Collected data

■ ■ ■

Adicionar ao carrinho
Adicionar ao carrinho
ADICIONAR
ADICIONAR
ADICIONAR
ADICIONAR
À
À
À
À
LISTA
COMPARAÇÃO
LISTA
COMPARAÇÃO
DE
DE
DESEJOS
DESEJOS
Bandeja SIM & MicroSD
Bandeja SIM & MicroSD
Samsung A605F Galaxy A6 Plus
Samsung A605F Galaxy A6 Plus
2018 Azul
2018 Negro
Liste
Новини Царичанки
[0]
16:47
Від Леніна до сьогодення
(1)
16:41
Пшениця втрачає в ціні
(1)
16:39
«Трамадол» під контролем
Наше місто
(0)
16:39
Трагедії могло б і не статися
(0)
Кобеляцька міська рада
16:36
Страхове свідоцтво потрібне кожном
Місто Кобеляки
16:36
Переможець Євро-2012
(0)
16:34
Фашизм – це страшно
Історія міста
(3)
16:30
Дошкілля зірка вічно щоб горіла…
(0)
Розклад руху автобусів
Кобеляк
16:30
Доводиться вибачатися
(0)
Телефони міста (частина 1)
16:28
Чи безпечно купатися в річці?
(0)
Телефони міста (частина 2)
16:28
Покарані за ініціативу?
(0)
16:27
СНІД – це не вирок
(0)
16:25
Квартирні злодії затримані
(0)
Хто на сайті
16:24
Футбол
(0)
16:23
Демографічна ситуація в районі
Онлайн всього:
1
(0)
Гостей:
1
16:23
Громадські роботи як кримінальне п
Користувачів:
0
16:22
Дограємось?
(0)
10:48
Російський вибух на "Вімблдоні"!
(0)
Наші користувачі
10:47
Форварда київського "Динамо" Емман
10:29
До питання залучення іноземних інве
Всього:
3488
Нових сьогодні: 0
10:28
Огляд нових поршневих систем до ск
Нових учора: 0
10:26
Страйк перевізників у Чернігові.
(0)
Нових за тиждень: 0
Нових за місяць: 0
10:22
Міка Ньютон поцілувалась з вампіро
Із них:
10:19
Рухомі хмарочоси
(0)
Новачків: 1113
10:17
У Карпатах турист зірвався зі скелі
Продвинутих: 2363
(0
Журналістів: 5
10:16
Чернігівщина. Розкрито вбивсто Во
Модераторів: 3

■ ■ ■

Your task: Select every row above that contains the word "частина", and copy each one.

Your solution:
Телефони міста (частина 1)
Телефони міста (частина 2)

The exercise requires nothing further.